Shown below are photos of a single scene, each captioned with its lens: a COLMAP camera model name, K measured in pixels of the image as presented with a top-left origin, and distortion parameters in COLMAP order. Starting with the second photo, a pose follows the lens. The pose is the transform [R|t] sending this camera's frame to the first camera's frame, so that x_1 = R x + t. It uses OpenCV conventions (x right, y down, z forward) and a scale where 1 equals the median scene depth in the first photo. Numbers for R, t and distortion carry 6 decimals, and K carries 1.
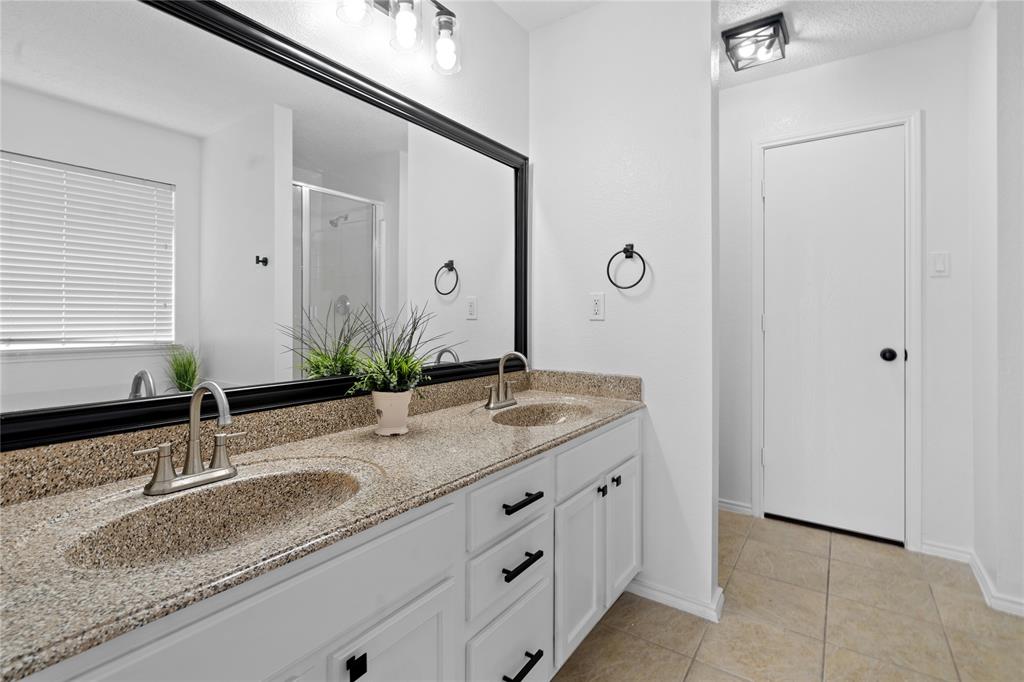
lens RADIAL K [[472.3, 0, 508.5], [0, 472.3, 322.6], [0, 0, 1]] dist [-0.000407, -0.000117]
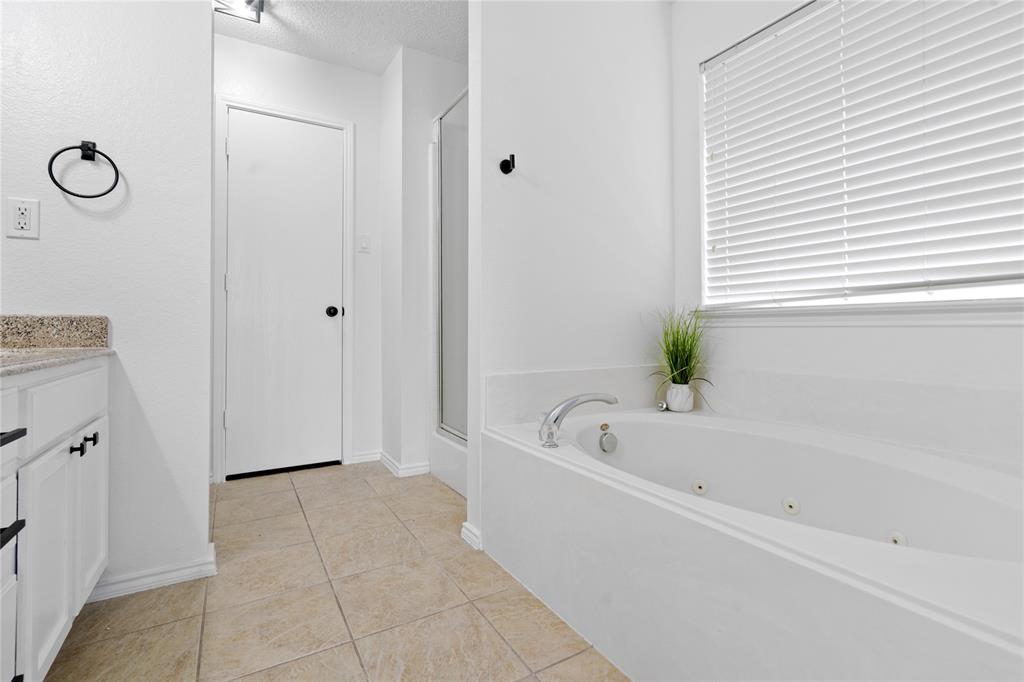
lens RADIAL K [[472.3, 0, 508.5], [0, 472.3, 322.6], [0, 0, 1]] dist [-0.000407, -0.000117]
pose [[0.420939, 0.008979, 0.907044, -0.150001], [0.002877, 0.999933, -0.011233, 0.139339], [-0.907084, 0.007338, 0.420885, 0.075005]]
________
■ ABOUT THIS TASK
The expected answer is an unaltered copy of the listing, images removed.

■ YOUR SOLUTION
Shown below are photos of a single scene, each captioned with its lens: a COLMAP camera model name, K measured in pixels of the image as presented with a top-left origin, and distortion parameters in COLMAP order. Starting with the second photo, a pose follows the lens. The pose is the transform [R|t] sending this camera's frame to the first camera's frame, so that x_1 = R x + t. It uses OpenCV conventions (x right, y down, z forward) and a scale where 1 equals the median scene depth in the first photo. Numbers for R, t and distortion carry 6 decimals, and K carries 1.
lens RADIAL K [[472.3, 0, 508.5], [0, 472.3, 322.6], [0, 0, 1]] dist [-0.000407, -0.000117]
lens RADIAL K [[472.3, 0, 508.5], [0, 472.3, 322.6], [0, 0, 1]] dist [-0.000407, -0.000117]
pose [[0.420939, 0.008979, 0.907044, -0.150001], [0.002877, 0.999933, -0.011233, 0.139339], [-0.907084, 0.007338, 0.420885, 0.075005]]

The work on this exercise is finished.